Pin Therapeutics advances TPD clinical development, eyes solid tumor

Despite a challenging investment climate, South Korea-based Pin Therapeutics has drawn significant funding and is moving forward with clinical development of its targeted protein degrader (TPD) pipeline. The company is leveraging its proprietary molecule glue degrader (MGD) technology, which improves on limitations of first-generation PROTACs, to develop treatments for solid tumors -- a market significantly larger than that of hematologic cancers.

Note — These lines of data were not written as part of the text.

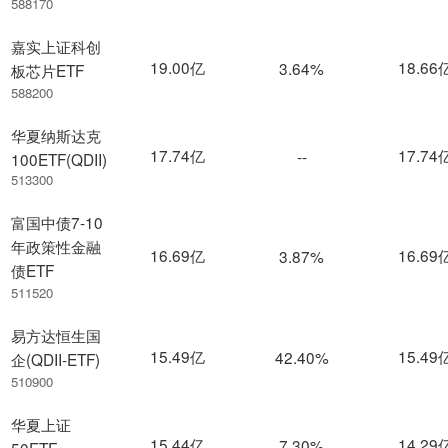
588170
嘉实上证科创
19.00亿
18.66
3.64%
板芯片ETF
588200
华夏纳斯达克
17.74亿
17.74
--
100ETF(QDII)
513300
富国中债7-10
年政策性金融
16.69亿
16.69
3.87%
债ETF
511520
易方达恒生国
15.49亿
15.49
42.40%
企(QDII-ETF)
510900
华夏上证
15.44亿
14.29
7.30%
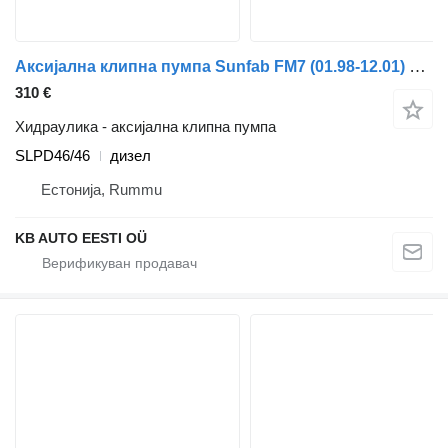
Аксијална клипна пумпа Sunfab FM7 (01.98-12.01) SLPD46/46 за камион Volvo FM7-FM12, FM, FMX (1998-2014)
310 €
Хидраулика - аксијална клипна пумпа
SLPD46/46
дизел
Естонија, Rummu
KB AUTO EESTI OÜ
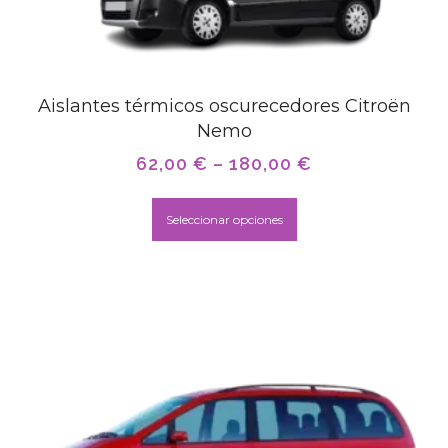
Aislantes térmicos oscurecedores Citroën
Nemo
62,00
€
–
180,00
€
Seleccionar opciones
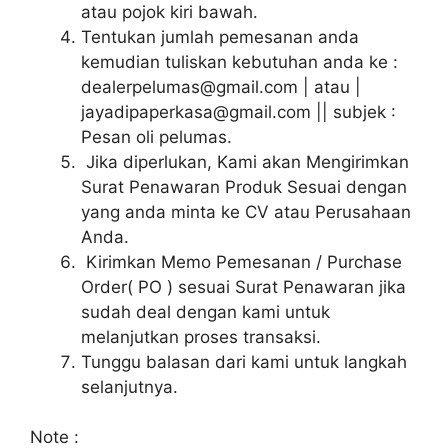
atau pojok kiri bawah.
Tentukan jumlah pemesanan anda
kemudian tuliskan kebutuhan anda ke :
dealerpelumas@gmail.com | atau |
jayadipaperkasa@gmail.com || subjek :
Pesan oli pelumas.
Jika diperlukan, Kami akan Mengirimkan
Surat Penawaran Produk Sesuai dengan
yang anda minta ke CV atau Perusahaan
Anda.
Kirimkan Memo Pemesanan / Purchase
Order( PO ) sesuai Surat Penawaran jika
sudah deal dengan kami untuk
melanjutkan proses transaksi.
Tunggu balasan dari kami untuk langkah
selanjutnya.
Note :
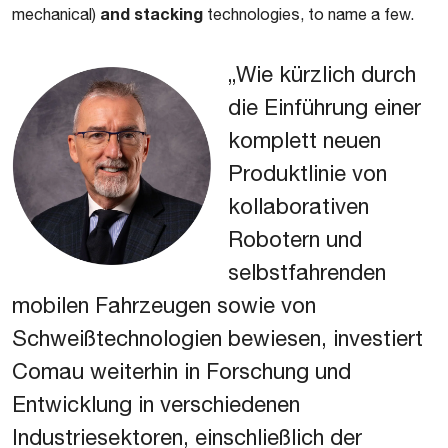
and stacking
mechanical)
technologies, to name a few.
„Wie kürzlich durch
die Einführung einer
komplett neuen
Produktlinie von
kollaborativen
Robotern und
selbstfahrenden
mobilen Fahrzeugen sowie von
Schweißtechnologien bewiesen, investiert
Comau weiterhin in Forschung und
Entwicklung in verschiedenen
Industriesektoren, einschließlich der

Pin Therapeutics has raised 68.3 billion won ($48.3 million) from major Korean venture capital firms including KB Investment and Korea Investment Partners. With these funds, the company has completed key research milestones and is accelerating drug development with an initial public offering (IPO) targeted for 2026. Korea Investment & Securities has been appointed as lead manager. Korea Biomedical Review spoke with CEO Jo Hyun-sun about the company's TPD strategy and its commercialization roadmap post-IPO.

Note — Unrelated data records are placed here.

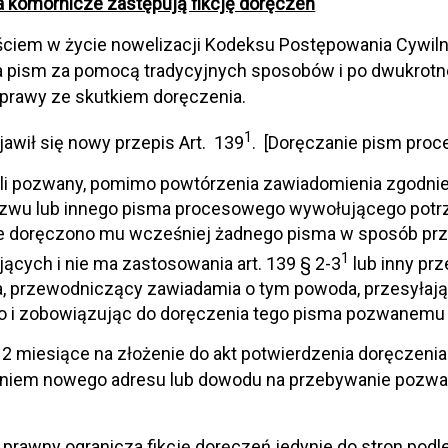
 komornicze zastępują fikcję doręczeń
ściem w życie nowelizacji Kodeksu Postępowania Cywiln
 pism za pomocą tradycyjnych sposobów i po dwukrotnej
prawy ze skutkiem doręczenia.
1
ojawił się nowy przepis Art. 139
. [Doręczanie pism pro
li pozwany, pomimo powtórzenia zawiadomienia zgodnie z 
ozwu lub innego pisma procesowego wywołującego potrze
ie doręczono mu wcześniej żadnego pisma w sposób prz
1
ących i nie ma zastosowania art. 139 § 2-3
lub inny pr
, przewodniczący zawiadamia o tym powoda, przesyłają
 i zobowiązując do doręczenia tego pisma pozwanemu
 miesiące na złożenie do akt potwierdzenia doręczeni
niem nowego adresu lub dowodu na przebywanie pozw
prawny ogranicza fikcję doręczeń jedynie do stron podl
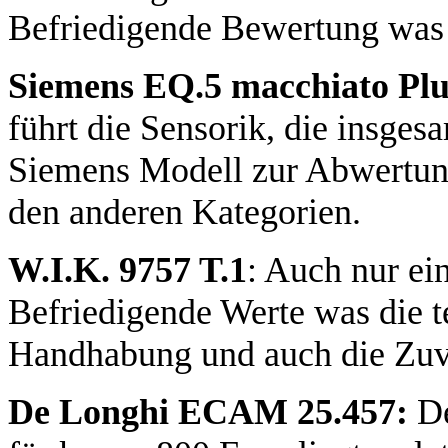
Befriedigende Bewertung was 
Siemens EQ.5 macchiato Pl
führt die Sensorik, die insges
Siemens Modell zur Abwertun
den anderen Kategorien.
W.I.K. 9757 T.1
: Auch nur ein
Befriedigende Werte was die t
Handhabung und auch die Zuve
De Longhi ECAM 25.457:
De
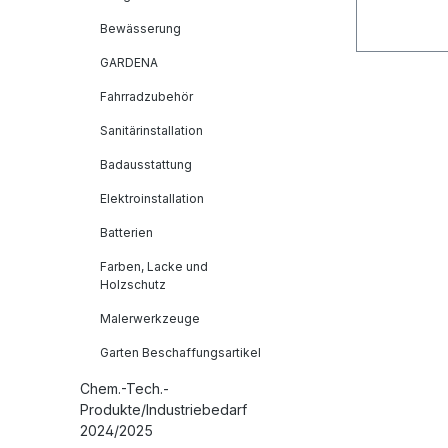
Bewässerung
GARDENA
Fahrradzubehör
Sanitärinstallation
Badausstattung
Elektroinstallation
Batterien
Farben, Lacke und
Holzschutz
Malerwerkzeuge
Garten Beschaffungsartikel
Chem.-Tech.-
Produkte/Industriebedarf
2024/2025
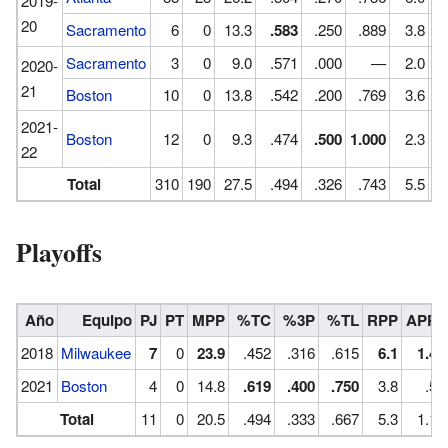
2019-
20
Sacramento
6
0
13.3
.583
.250
.889
3.8
Sacramento
3
0
9.0
.571
.000
—
2.0
2020-
21
Boston
10
0
13.8
.542
.200
.769
3.6
2021-
Boston
12
0
9.3
.474
.500
1.000
2.3
22
Total
310
190
27.5
.494
.326
.743
5.5
Playoffs
Año
Equipo
PJ
PT
MPP
%TC
%3P
%TL
RPP
APP
2018
Milwaukee
7
0
23.9
.452
.316
.615
6.1
1.4
2021
Boston
4
0
14.8
.619
.400
.750
3.8
.5
Total
11
0
20.5
.494
.333
.667
5.3
1.1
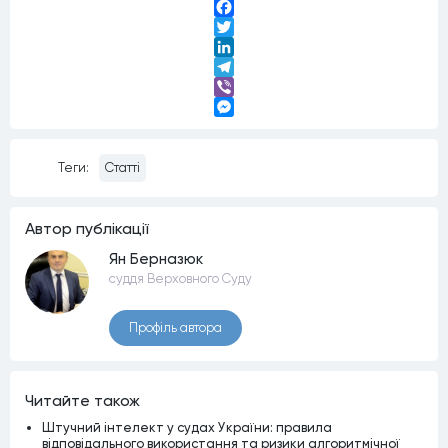
Facebook
Twitter
LinkedIn
Telegram
Viber
Messenger
Теги:
Статті
Автор публiкацiї
Ян Берназюк
суддя Верховного Суду
Профiль автора
Читайте також
Штучний інтелект у судах України: правила
відповідального використання та ризики алгоритмічної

PIN-5018 begins phase 1 targeting solid tumors, starting with colorectal cancer

Pin Therapeutics recently received FDA clearance for a phase 1 clinical trial of its lead candidate, PIN-5018. The company plans to submit a similar IND application to Korea’s Ministry of Food and Drug Safety (MFDS) this year to support global clinical development.

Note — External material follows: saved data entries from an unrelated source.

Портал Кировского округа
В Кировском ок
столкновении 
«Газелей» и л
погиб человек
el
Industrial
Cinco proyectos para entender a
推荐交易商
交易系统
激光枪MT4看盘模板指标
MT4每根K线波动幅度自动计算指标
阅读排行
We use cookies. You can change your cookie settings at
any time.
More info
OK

“We hope to begin dosing the first patient in August, with the trial enrolling around 40 patients with solid tumors,” Jo said. “We expect early clinical data by the second or third quarter of next year, which will form the basis for discussions on potential technology transfer with global pharmaceutical partners.”

PIN-5018 is a TPD-based candidate targeting casein kinase 1 alpha (CK1α), a serine/threonine kinase involved in critical cellular processes such as cell cycle regulation, DNA repair, and immune response. Given its association with key cancer survival pathways including p53 and Wnt signaling, CK1α was selected as a high-potential therapeutic target.

The initial indication under development is colorectal cancer, where current immunotherapies have shown limited efficacy and widely used drugs such as Avastin, Erbitux, and Braftovi suffer from low response rates. Pin Therapeutics aims to address this unmet need.

“Our preclinical data show that PIN-5018 performs better than existing first-line treatments,” Jo noted. “We're focusing on MSS-type colorectal cancer, which accounts for 75 percent of cases, and we aim to validate markers that support combination use with approved therapies to position PIN-5018 as a first-line option.”

The company also plans to expand indications to include salivary gland and prostate cancers, aiming to broaden the market potential of its pipeline. PIN-5018 is an orally administered, once-daily formulation, which the company sees as a key advantage over conventional injectable therapies.

“The drug’s oral formulation, with bioavailability between 80 and 120 percent, offers both convenience and strong therapeutic potential,” Jo said. “Its high solubility also contributes to lower production and quality control (CMC) costs, which will be critical during commercialization.”

Building a DAC payload platform for sustainable commercialization

Recognizing that Korean biotech companies often rely on licensing and collaborative research for revenue generation, Pin Therapeutics has also developed a degrader antibody conjugate (DAC) platform to support long-term R&D commercialization.

While antibody and linker technologies in ADCs are well-established, Jo pointed out that innovation in payloads remains limited.

“Global pharma is investing heavily in ADCs, and we believe payload innovation is the next frontier,” Jo said. “Current ADCs mostly use cell cycle-based payloads, which often result in hematologic toxicity.”

Jo cited Enhertu, a leading ADC, as an example: “ADC blockbuster drug Enhertu has a variety of hematologic side effects in its payload with mechanisms including microtubule inhibitors, topoisomerases, and DNA damage inducers, with grade 3 or higher neutropenia and lymphopenia as major adverse reactions.”

To address this, Pin Therapeutics developed a DAC platform focused on identifying TPD-based payloads with minimal hematologic toxicity.

“Our payloads offer unique organelle targeting, enabling protein degradation at multiple intracellular sites such as the cytosol, trans-Golgi network, and membrane proteins,” Jo explained. “We believe this opens the door to expanding the range of druggable targets and are conducting additional validation to further enhance the platform.”

He added, “We are already in co-development discussions with partners based on this DAC payload platform. Given the lower toxicity profile, we see strong potential for collaborations with domestic and global companies pursuing ADC pipelines.”

Jo founded Pin Therapeutics in 2018. He holds degrees in life sciences and chemistry from Seoul National University, where he also earned a PhD focused on obesity and diabetes research. He completed a postdoctoral fellowship at the University of California, San Francisco (UCSF), and later founded Embedbio in Silicon Valley.